Your assignment ▸ Each entry must be output exactly as it appears.

Data in this exercise ▸
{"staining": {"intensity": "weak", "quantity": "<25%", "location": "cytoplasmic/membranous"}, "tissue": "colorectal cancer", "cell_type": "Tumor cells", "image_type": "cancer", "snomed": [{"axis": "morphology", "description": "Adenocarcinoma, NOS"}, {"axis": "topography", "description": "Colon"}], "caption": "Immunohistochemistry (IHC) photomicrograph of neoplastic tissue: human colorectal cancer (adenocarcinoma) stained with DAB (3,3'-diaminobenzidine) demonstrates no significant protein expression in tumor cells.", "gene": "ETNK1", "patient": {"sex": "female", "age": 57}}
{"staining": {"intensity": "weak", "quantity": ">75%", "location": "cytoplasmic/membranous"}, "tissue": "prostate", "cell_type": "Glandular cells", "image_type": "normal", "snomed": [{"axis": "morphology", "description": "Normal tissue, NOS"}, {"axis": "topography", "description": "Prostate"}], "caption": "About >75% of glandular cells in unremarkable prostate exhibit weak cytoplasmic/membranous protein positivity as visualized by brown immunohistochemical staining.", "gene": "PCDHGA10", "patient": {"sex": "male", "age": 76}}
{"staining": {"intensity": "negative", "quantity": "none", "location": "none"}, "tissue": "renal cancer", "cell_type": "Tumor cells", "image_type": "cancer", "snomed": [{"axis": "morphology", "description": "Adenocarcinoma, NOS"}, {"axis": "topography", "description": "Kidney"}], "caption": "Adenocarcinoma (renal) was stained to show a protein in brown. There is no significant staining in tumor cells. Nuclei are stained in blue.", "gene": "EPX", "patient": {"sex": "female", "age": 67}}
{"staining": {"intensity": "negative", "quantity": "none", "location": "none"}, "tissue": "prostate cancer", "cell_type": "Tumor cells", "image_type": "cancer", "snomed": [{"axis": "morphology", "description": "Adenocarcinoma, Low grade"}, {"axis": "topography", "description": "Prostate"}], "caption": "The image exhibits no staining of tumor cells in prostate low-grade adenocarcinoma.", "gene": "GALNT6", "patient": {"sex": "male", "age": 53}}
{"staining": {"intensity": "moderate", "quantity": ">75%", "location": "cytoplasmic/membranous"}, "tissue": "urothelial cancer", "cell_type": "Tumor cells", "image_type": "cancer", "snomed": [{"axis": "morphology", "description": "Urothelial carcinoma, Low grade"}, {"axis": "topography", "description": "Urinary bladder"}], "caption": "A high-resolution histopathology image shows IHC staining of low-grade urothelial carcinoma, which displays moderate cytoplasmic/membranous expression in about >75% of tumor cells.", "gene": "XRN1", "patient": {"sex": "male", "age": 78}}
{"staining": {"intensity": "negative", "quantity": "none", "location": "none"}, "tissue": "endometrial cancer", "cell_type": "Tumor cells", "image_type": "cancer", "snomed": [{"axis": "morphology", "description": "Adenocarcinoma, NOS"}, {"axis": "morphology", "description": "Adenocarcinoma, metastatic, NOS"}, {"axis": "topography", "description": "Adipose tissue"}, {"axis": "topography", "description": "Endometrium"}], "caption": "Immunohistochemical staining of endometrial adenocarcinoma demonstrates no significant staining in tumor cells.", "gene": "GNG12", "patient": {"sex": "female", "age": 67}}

Exercise response ▸
{"staining": {"intensity": "weak", "quantity": "<25%", "location": "cytoplasmic/membranous"}, "tissue": "colorectal cancer", "cell_type": "Tumor cells", "image_type": "cancer", "snomed": [{"axis": "morphology", "description": "Adenocarcinoma, NOS"}, {"axis": "topography", "description": "Colon"}], "caption": "Immunohistochemistry (IHC) photomicrograph of neoplastic tissue: human colorectal cancer (adenocarcinoma) stained with DAB (3,3'-diaminobenzidine) demonstrates no significant protein expression in tumor cells.", "gene": "ETNK1", "patient": {"sex": "female", "age": 57}}
{"staining": {"intensity": "weak", "quantity": ">75%", "location": "cytoplasmic/membranous"}, "tissue": "prostate", "cell_type": "Glandular cells", "image_type": "normal", "snomed": [{"axis": "morphology", "description": "Normal tissue, NOS"}, {"axis": "topography", "description": "Prostate"}], "caption": "About >75% of glandular cells in unremarkable prostate exhibit weak cytoplasmic/membranous protein positivity as visualized by brown immunohistochemical staining.", "gene": "PCDHGA10", "patient": {"sex": "male", "age": 76}}
{"staining": {"intensity": "negative", "quantity": "none", "location": "none"}, "tissue": "renal cancer", "cell_type": "Tumor cells", "image_type": "cancer", "snomed": [{"axis": "morphology", "description": "Adenocarcinoma, NOS"}, {"axis": "topography", "description": "Kidney"}], "caption": "Adenocarcinoma (renal) was stained to show a protein in brown. There is no significant staining in tumor cells. Nuclei are stained in blue.", "gene": "EPX", "patient": {"sex": "female", "age": 67}}
{"staining": {"intensity": "negative", "quantity": "none", "location": "none"}, "tissue": "prostate cancer", "cell_type": "Tumor cells", "image_type": "cancer", "snomed": [{"axis": "morphology", "description": "Adenocarcinoma, Low grade"}, {"axis": "topography", "description": "Prostate"}], "caption": "The image exhibits no staining of tumor cells in prostate low-grade adenocarcinoma.", "gene": "GALNT6", "patient": {"sex": "male", "age": 53}}
{"staining": {"intensity": "moderate", "quantity": ">75%", "location": "cytoplasmic/membranous"}, "tissue": "urothelial cancer", "cell_type": "Tumor cells", "image_type": "cancer", "snomed": [{"axis": "morphology", "description": "Urothelial carcinoma, Low grade"}, {"axis": "topography", "description": "Urinary bladder"}], "caption": "A high-resolution histopathology image shows IHC staining of low-grade urothelial carcinoma, which displays moderate cytoplasmic/membranous expression in about >75% of tumor cells.", "gene": "XRN1", "patient": {"sex": "male", "age": 78}}
{"staining": {"intensity": "negative", "quantity": "none", "location": "none"}, "tissue": "endometrial cancer", "cell_type": "Tumor cells", "image_type": "cancer", "snomed": [{"axis": "morphology", "description": "Adenocarcinoma, NOS"}, {"axis": "morphology", "description": "Adenocarcinoma, metastatic, NOS"}, {"axis": "topography", "description": "Adipose tissue"}, {"axis": "topography", "description": "Endometrium"}], "caption": "Immunohistochemical staining of endometrial adenocarcinoma demonstrates no significant staining in tumor cells.", "gene": "GNG12", "patient": {"sex": "female", "age": 67}}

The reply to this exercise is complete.